A work in progress
The scaffolding's off and the Little Chapel appears transformed, thanks in part to some new lighting inside and out. But as Martyn Tolcher discovered, there is much work still to do – and money to be raised – before the project is complete
HAVING been totally obscured by a cloak of industrial scaffolding for one-and-a-half years, Guernsey's world-famous Little Chapel is looking resplendent at long last.
Following many months of painstaking work and an outlay to date of around £180,000, the main features of the iconic building stand proudly restored and watertight.
Moreover, the Little Chapel's previously unsound foundations have been underpinned and properly secured for the first time since Brother Deodat put them in place 103 years ago.
New lighting has been installed to illuminate the building's wonderful interior, while floodlighting has been set up outside to give the chapel an additional glow during hours of darkness.
From a distance it would seem that it is a case of 'job done'. But initial appearances can be deceptive and although a lot has been achieved over the last 18 months, this is just the beginning.

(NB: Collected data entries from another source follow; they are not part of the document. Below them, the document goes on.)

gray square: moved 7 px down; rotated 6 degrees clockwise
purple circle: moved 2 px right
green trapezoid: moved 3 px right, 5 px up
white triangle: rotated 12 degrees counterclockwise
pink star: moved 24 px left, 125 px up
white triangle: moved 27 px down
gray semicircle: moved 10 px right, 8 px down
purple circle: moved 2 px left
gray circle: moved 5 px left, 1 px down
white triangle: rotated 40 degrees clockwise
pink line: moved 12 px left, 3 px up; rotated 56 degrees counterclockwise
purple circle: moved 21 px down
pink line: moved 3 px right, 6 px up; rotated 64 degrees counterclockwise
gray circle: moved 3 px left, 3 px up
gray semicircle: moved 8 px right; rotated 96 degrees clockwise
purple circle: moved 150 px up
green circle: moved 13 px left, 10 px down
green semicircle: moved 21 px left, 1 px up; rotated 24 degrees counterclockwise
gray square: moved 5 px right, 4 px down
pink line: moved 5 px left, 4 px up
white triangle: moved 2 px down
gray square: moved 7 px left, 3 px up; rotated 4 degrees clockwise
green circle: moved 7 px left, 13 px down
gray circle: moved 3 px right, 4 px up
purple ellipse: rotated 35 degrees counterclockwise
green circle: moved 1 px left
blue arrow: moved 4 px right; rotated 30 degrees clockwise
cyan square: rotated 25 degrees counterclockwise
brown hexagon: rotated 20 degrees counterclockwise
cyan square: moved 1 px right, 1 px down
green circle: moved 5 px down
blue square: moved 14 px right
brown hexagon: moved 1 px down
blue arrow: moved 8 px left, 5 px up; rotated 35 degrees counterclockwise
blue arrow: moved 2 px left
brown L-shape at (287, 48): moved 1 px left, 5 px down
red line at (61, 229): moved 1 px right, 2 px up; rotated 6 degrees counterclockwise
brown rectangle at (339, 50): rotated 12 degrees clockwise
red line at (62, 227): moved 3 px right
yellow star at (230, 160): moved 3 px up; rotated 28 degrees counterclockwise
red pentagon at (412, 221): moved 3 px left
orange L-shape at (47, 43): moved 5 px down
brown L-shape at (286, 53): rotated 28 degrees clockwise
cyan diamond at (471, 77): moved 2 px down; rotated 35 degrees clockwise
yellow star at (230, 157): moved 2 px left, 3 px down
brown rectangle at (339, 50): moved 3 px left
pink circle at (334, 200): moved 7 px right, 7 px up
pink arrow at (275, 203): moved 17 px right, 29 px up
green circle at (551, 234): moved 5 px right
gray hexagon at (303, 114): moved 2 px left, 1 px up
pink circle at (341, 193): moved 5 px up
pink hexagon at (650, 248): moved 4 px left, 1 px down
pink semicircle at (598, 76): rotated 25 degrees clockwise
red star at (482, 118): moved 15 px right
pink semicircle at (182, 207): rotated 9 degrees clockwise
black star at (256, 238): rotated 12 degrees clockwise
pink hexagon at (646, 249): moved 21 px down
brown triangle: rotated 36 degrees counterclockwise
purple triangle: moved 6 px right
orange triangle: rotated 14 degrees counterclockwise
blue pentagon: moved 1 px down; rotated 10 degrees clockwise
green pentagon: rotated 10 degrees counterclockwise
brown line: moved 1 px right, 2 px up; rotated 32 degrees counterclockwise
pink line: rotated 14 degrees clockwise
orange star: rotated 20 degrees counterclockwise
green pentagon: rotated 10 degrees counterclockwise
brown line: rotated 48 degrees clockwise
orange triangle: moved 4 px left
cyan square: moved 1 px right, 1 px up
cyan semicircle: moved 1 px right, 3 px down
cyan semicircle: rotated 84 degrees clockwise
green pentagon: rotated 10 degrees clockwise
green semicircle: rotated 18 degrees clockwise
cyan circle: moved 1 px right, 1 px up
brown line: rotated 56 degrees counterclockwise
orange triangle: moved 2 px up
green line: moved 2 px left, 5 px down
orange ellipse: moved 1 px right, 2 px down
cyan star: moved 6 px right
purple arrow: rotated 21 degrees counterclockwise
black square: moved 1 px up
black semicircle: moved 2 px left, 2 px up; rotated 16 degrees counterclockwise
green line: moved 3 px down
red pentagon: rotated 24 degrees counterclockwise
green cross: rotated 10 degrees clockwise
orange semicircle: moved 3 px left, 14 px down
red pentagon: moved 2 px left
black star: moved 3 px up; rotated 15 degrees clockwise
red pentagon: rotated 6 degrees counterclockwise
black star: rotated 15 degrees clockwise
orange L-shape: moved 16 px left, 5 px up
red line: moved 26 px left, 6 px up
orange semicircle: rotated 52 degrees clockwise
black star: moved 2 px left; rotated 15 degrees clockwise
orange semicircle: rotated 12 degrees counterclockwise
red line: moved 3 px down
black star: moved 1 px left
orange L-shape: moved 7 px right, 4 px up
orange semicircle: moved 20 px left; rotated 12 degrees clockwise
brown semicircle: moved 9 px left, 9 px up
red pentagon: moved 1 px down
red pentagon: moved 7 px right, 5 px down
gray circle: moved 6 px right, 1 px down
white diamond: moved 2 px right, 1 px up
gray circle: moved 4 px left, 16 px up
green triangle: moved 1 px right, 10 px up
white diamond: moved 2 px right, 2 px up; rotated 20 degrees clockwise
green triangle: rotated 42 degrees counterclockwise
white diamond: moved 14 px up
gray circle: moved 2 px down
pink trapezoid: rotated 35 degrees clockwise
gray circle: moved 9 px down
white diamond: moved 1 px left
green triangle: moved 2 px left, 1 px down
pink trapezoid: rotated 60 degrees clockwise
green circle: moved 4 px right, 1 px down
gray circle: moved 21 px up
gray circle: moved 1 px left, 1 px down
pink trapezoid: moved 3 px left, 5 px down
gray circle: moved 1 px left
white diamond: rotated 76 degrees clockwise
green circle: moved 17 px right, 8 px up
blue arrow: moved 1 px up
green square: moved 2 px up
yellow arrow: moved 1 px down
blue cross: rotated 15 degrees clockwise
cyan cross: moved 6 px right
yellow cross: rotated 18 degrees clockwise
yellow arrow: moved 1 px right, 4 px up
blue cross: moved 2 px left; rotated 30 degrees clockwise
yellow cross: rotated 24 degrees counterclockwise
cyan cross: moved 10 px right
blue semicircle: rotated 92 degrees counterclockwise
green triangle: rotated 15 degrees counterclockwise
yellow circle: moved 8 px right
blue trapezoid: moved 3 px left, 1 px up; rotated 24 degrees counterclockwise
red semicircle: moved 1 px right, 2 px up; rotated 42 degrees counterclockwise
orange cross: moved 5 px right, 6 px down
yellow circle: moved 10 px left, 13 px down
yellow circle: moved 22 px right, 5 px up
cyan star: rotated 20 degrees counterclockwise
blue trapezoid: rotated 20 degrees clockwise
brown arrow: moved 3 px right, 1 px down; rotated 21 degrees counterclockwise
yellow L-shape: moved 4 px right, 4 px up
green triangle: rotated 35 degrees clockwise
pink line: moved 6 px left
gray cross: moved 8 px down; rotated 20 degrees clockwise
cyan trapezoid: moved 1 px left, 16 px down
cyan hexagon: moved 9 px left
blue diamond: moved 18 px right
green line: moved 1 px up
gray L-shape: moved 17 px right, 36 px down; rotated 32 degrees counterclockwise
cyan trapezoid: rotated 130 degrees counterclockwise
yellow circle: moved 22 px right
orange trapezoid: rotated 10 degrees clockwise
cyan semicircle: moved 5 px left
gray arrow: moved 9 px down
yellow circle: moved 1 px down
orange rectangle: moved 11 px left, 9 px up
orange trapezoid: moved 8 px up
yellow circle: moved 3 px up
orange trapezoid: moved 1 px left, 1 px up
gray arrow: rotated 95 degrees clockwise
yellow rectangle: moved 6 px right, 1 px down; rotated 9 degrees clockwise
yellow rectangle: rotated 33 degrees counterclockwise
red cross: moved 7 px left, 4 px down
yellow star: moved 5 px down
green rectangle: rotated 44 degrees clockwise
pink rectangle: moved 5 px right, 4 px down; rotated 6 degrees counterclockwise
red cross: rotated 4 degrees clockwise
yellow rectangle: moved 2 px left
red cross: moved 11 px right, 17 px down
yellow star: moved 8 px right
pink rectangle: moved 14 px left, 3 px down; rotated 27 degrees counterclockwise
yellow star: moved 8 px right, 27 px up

Get right up close to the tiny church, pop your head inside and you can see straight away that there is still much more that needs to be done.
The 1970s flooring has to be ripped out and replaced in line with the original design of the chapel, while permanent lighting with hidden cables must be fitted to replace the current temporary arrangement.
Of equal concern is the crumbling state of the nearby grotto, which is said to have been modelled on the one at Lourdes. Meanwhile, the public access pathway behind the chapel remains in a condemned condition and is also seriously in need of attention.
In short, the charitable foundation responsible for the Little Chapel's restoration needs to secure around another £300,000 to get these works going in the autumn and complete phase three of the project.
But its most pressing need is for an income of around £6,000 per month between now and the end of September to enable the remaining detailed, intricate restoration work to be done on the chapel walls.